As expected, QoL expressed as utilities in younger patients was better (demonstrated by a higher value), which corresponds to many reports on QoL, both for the population and the patients.27, 28 It is noteworthy that the QoL gain was not affected by age and that older patients benefit equally from GH treatment compared to the younger patients in terms of utilities, supporting previous observations on the QoL response to GH in older patients with hypopituitarism.29

Overall, despite some differences at baseline, clinical parameters did not have an impact on response to treatment; all patients presented similar total and annual QoL-AGHDAutility gain. The only exception was patients with CO-GHD and patients with comorbidities. The former responded to GH to a lesser extent. Nevertheless, it should be remembered that patients with CO-GHD were characterized by higher levels of QoL-AGHDAutility at baseline, so it might be speculated that their response was driven by the extent of initial pathology. It has been confirmed that patients with less impairment in QoL at baseline demonstrate minor response.30 The same explanation may apply to the observation that patients who reported more comorbidities and thus lower QoL-AGHDAutility at baseline gained more QoL-AGHDAutility during treatment.

Finally, we should highlight the limitations of our study that result from its observational nature and, by definition, lack of randomization. The main warning applies to the potential selection bias that could account for some of this striking variation. In the UK, the major criterion for patient eligibility for GH replacement is impaired QoL and, as KIMS is a database of patients receiving such treatment, levels of QoL and thus QoL-AGHDAutility scores may be worse than in the GH-deficient population at large.
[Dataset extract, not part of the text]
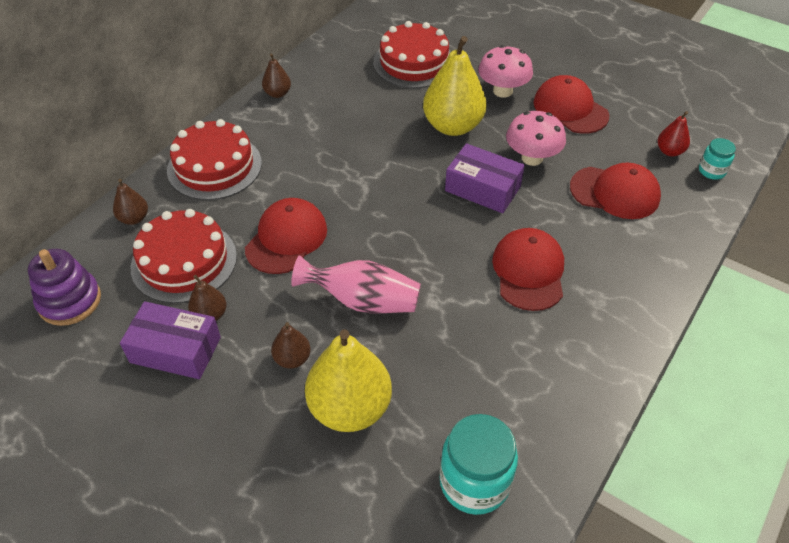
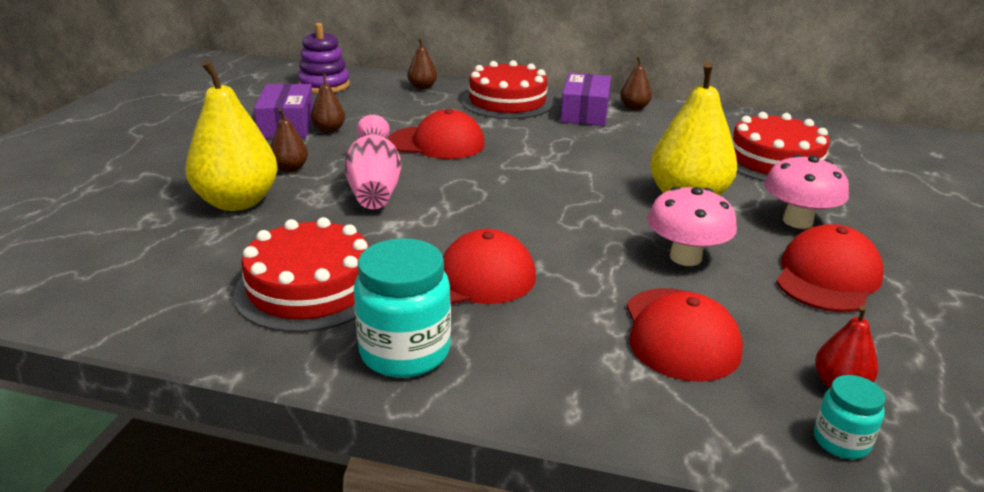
camera: 70 degrees right, 20 degrees down
red cake [131,209,237,303] -> red cake moved to [233,217,369,333]
turquoise jar [440,414,518,515] -> turquoise jar moved to [354,238,451,378]
purple box [445,143,525,213] -> purple box moved to [561,73,611,126]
At the same time, it should be borne in mind that causal interpretation of a change observed in any study design other than double-blind, placebo-controlled, and relating it to a treatment, is debatable and should be undertaken with considerable caution. This limitation applies to our study, and we are aware that a clear answer as to whether or not the observed changes were caused by GH treatment can only be given by a controlled study. Nevertheless, in the light of difficulties of conducting such a controlled study in patients with a recognized and approved indication, we believe that the next best option is an observational study using a large number of patients and extensive clinical information. In this way we have attempted to compensate for the lack of placebo-controlled data.

The other limitation of our study relates to the assumption that GH treatment has no differential impact on mortality. QALYs consist of two components, quality (utility) and quantity (duration of life), and both contribute to the final value of the index. The increased mortality rate in hypopituitary patients with untreated GHD has been proven.31, 32 However, despite promising observations, there is still no final evidence on the beneficial effect of GH replacement on mortality rates. It should be noted that any final QALY estimates should incorporate treatment effects on patients’ survival together with the QoL-AGHDAutility gain presented in this paper. Assuming that GH treatment reverses, at least partly, the increased mortality associated with hypopituitarism, the total QALY gain should account for additional life years.

In conclusion, our study reports a new possibility of translating QoL-AGHDA into utilities. We have shown that this derived QoL-AGHDAutility index, with its main application to cost–utility analysis, efficiently monitors treatment effects in patients with GHD. The study confirmed the QoL-AGHDAutility deficit before treatment and a similar QoL-AGHDAutility gain, despite baseline discrepancies, in all patients observed after commencement of GH replacement.